Adding to this, Hu Bin, who previously joined Meta in January as the head of Qwen Code, and other core technical staff from Qwen have all left in bulk. This core team, responsible for developing the open-source large model with over 600 million downloads worldwide, now faces a restructuring crisis.
Lin Junyang, one of Alibaba’s youngest P10 technical experts, was a key creator of Qwen from the ground up. He led model development, iteration, and open-source deployment throughout the process. His departure is seen industry-wide as the “soul leaving” of the Qwen team. It is reported that the main reason for the mass departure is the upcoming organizational restructuring at Tongyi Laboratory. Originally, the Qwen team used a fully integrated architecture with pre-training and post-training stages, managed by Lin Junyang. The new plan will split this into multiple horizontally divided teams operating independently, which conflicts with Lin Junyang’s belief that “large model development requires deep integration across all stages.”
Beyond talent turbulence, Qwen also faces difficulties in market competition. During the 2026 Spring Festival AI red envelope war, Qwen launched subsidy activities within Alibaba’s ecosystem, boosting daily active users (DAU) from 17 million to a peak of 73.5 million—an over fourfold increase. However, after subsidies ended, DAU sharply declined. User retention, engagement depth, and brand recognition still lag behind top competitors, and the core competitive gaps remain unbridged.
Currently, Qwen is under multiple pressures: loss of key talent causing R&D gaps, organizational splits or slowed model iteration, insufficient user retention, weak commercial monetization, and rising costs due to stricter global AI regulations. Alibaba’s large model strategy faces severe challenges.
Despite the crisis, Alibaba has its advantages. Recently, the “Tongyun Ge” AI triangle—comprising Tongyi Laboratory, Alibaba Cloud, and Pingtouge—has emerged as a major force. Alibaba is now one of only two companies worldwide, alongside Google, with top-tier capabilities in large models, cloud computing, and chips. On March 3, Jack Ma and Alibaba executives emphasized that while AI presents huge impacts, it also offers significant opportunities, signaling a firm commitment to advancing AI strategies.
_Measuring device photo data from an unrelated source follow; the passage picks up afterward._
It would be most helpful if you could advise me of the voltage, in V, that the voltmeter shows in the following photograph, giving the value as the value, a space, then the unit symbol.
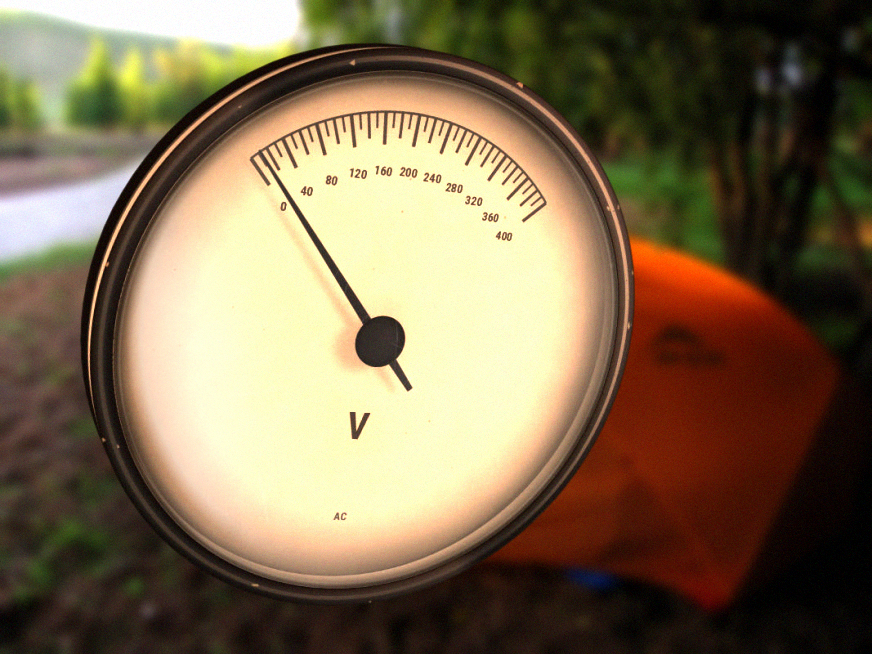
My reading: 10 V
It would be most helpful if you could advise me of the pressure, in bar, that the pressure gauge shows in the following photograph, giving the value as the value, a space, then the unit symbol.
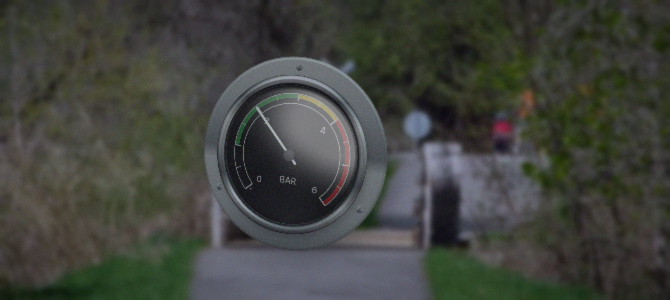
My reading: 2 bar
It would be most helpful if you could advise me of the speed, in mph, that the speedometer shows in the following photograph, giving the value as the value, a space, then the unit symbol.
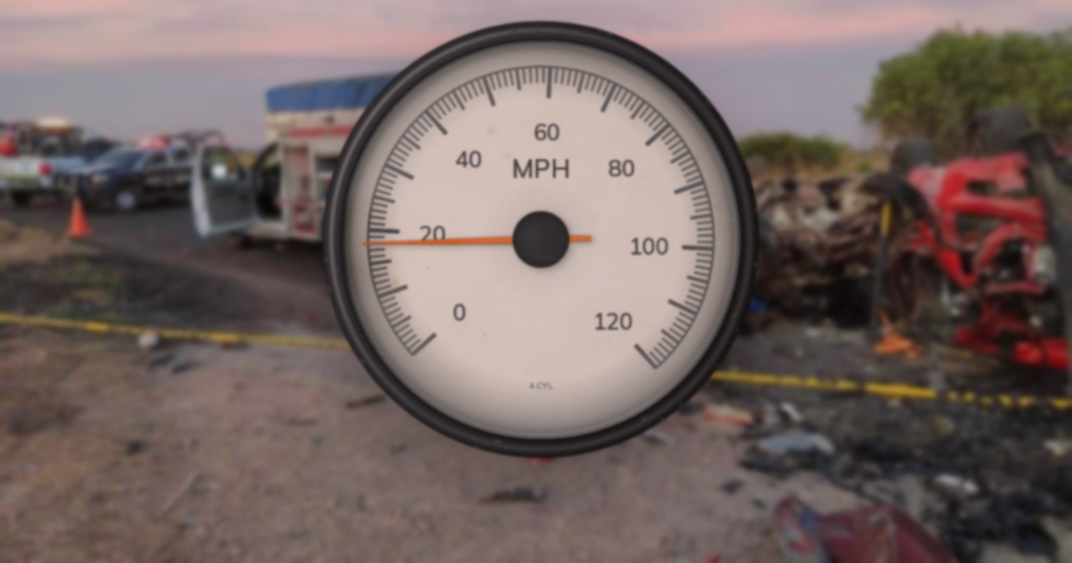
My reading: 18 mph
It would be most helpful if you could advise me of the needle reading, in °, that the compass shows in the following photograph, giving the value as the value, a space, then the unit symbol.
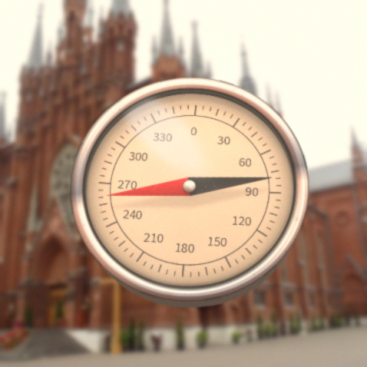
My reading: 260 °
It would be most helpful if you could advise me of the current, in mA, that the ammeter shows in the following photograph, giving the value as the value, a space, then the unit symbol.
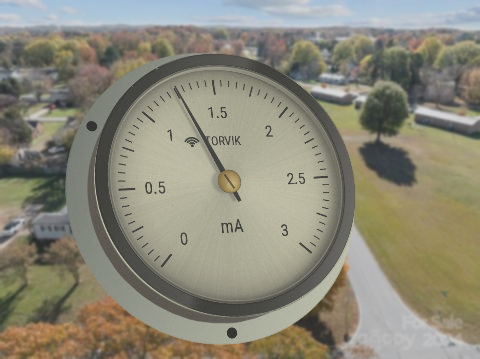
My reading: 1.25 mA
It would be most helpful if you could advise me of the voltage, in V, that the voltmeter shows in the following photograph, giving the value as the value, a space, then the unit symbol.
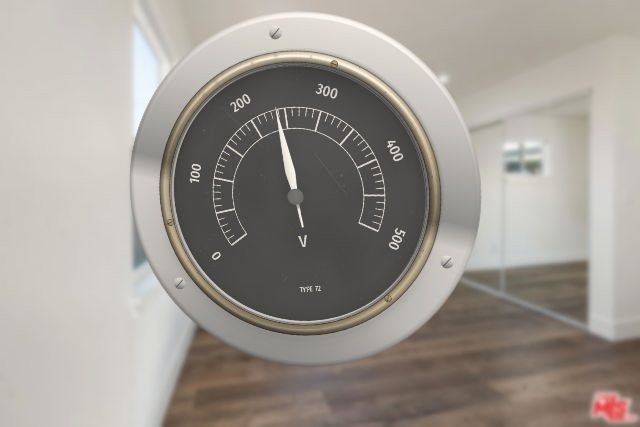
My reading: 240 V
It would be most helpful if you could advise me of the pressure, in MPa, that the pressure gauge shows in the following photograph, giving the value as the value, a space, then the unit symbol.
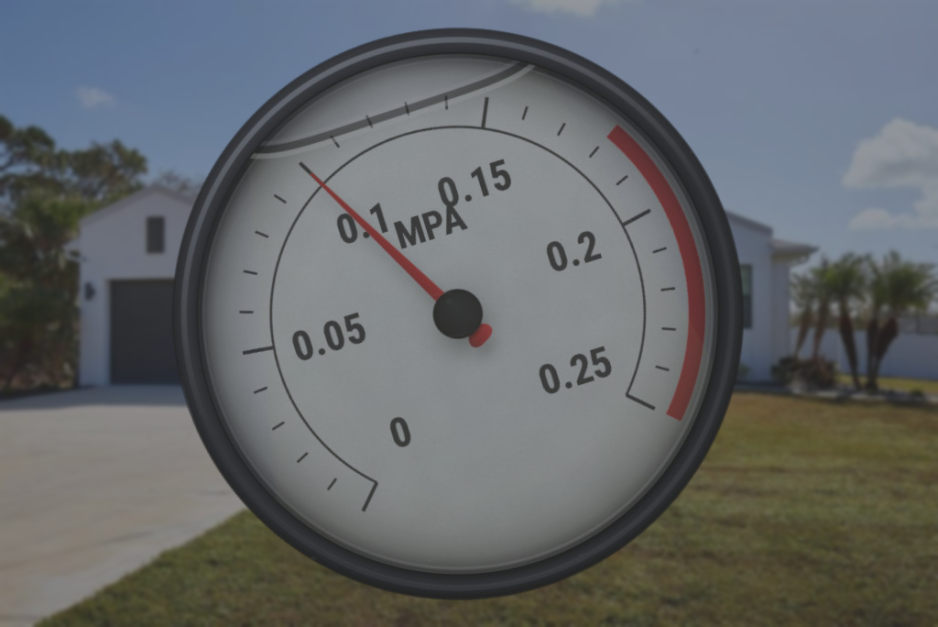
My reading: 0.1 MPa
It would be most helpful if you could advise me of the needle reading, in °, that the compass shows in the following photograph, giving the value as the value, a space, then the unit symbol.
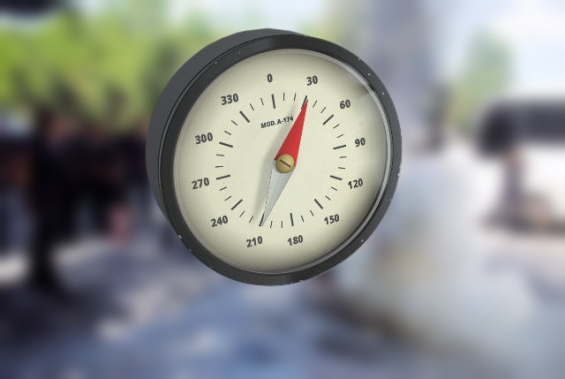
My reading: 30 °
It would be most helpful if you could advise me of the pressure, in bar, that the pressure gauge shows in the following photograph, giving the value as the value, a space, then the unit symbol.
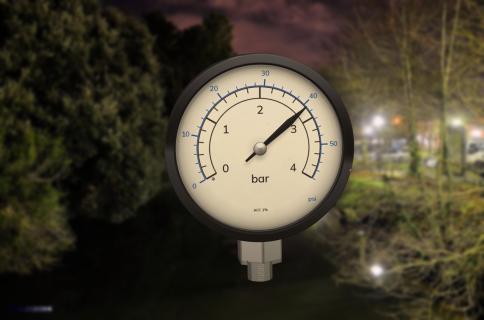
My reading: 2.8 bar
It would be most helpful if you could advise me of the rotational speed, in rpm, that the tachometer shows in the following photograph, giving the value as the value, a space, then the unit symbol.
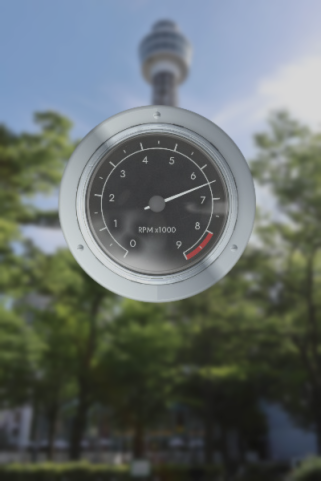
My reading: 6500 rpm
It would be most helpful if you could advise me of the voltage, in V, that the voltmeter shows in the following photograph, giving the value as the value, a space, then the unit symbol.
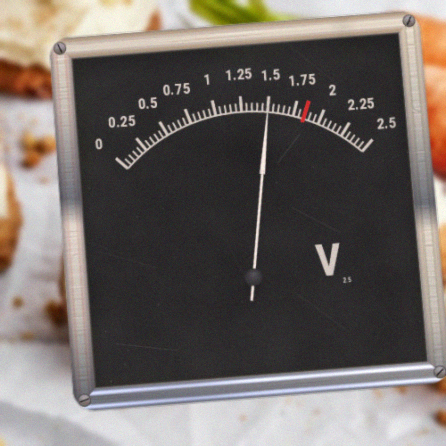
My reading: 1.5 V
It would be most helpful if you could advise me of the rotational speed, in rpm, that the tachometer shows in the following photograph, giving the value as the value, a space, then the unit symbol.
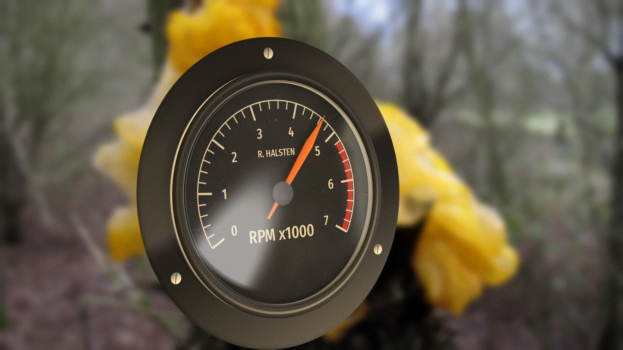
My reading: 4600 rpm
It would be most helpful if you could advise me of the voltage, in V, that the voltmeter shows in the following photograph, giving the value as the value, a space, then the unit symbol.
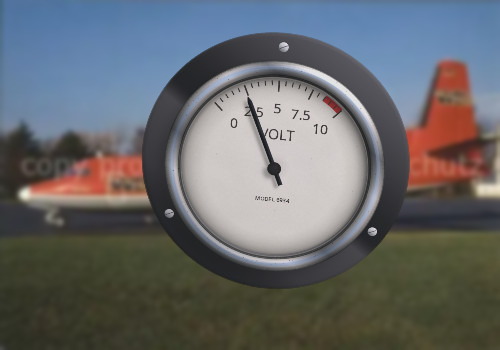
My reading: 2.5 V
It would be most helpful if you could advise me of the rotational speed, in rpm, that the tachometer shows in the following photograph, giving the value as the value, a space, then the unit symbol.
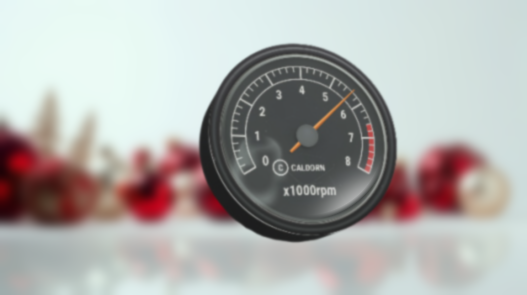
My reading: 5600 rpm
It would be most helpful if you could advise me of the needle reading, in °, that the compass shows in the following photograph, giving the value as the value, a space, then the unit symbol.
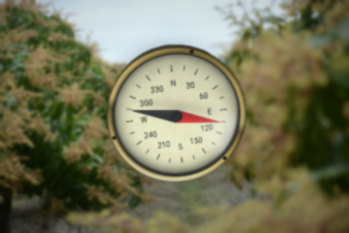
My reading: 105 °
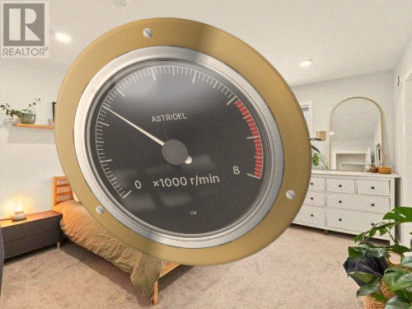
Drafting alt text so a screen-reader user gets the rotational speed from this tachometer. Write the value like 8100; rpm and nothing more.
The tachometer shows 2500; rpm
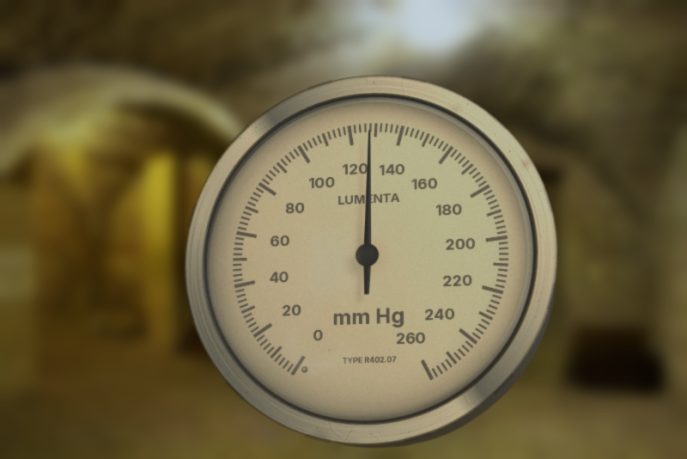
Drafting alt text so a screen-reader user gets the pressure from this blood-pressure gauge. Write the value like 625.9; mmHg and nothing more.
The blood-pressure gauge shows 128; mmHg
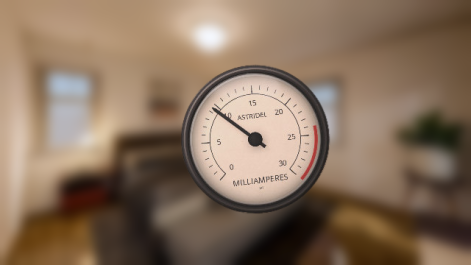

This personnel shakeup at Qwen marks a transition in the large model industry from “single-point technological breakthroughs” to comprehensive competition. Whether Alibaba can quickly fill talent gaps, streamline organizational collaboration, and turn technological advantages into market wins will not only determine Qwen’s future but also influence China’s position in the global large model landscape.